*Exercise goal*: Pictures do not belong in the copy; print every entry exactly as it stands.

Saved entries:
────

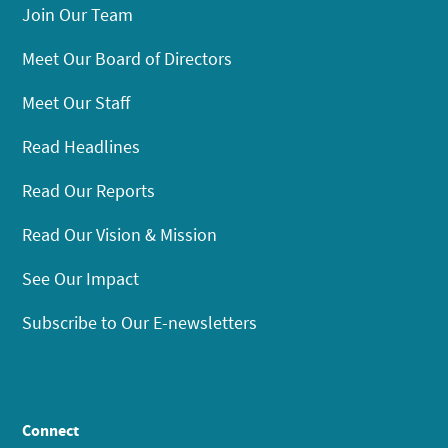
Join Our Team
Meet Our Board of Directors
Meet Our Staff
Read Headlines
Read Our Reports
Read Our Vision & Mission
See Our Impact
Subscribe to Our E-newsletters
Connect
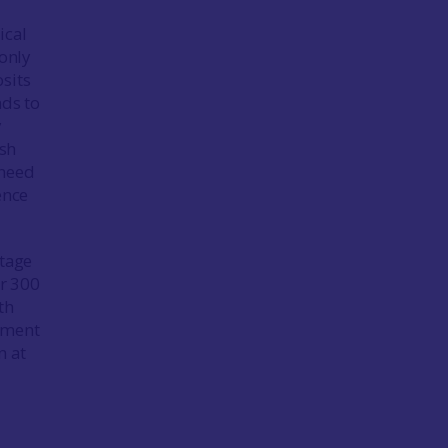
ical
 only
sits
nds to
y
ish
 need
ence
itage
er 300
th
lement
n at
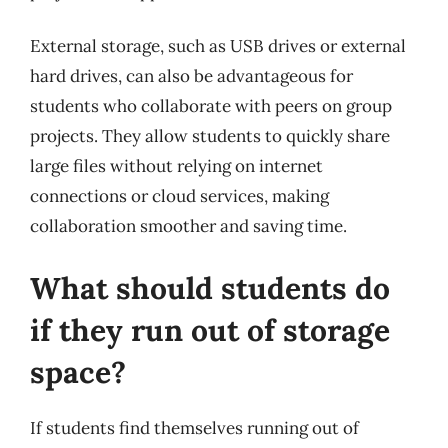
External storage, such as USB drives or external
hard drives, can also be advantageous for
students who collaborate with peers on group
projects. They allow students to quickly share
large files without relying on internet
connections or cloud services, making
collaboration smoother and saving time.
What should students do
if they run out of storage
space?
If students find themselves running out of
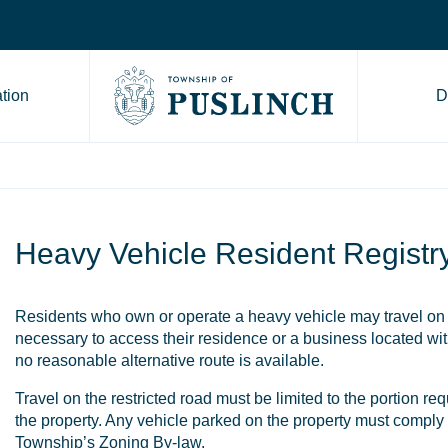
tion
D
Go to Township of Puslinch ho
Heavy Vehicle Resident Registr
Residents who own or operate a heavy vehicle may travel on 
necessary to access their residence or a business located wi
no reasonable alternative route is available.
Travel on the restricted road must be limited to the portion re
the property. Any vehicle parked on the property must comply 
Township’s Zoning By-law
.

────

*Output*:
Join Our Team
Meet Our Board of Directors
Meet Our Staff
Read Headlines
Read Our Reports
Read Our Vision & Mission
See Our Impact
Subscribe to Our E-newsletters
Connect
ical
 only
sits
nds to
y
ish
 need
ence
itage
er 300
th
lement
n at
External storage, such as USB drives or external
hard drives, can also be advantageous for
students who collaborate with peers on group
projects. They allow students to quickly share
large files without relying on internet
connections or cloud services, making
collaboration smoother and saving time.
What should students do
if they run out of storage
space?
If students find themselves running out of
tion
D
Go to Township of Puslinch ho
Heavy Vehicle Resident Registr
Residents who own or operate a heavy vehicle may travel on 
necessary to access their residence or a business located wi
no reasonable alternative route is available.
Travel on the restricted road must be limited to the portion re
the property. Any vehicle parked on the property must comply 
Township’s Zoning By-law
.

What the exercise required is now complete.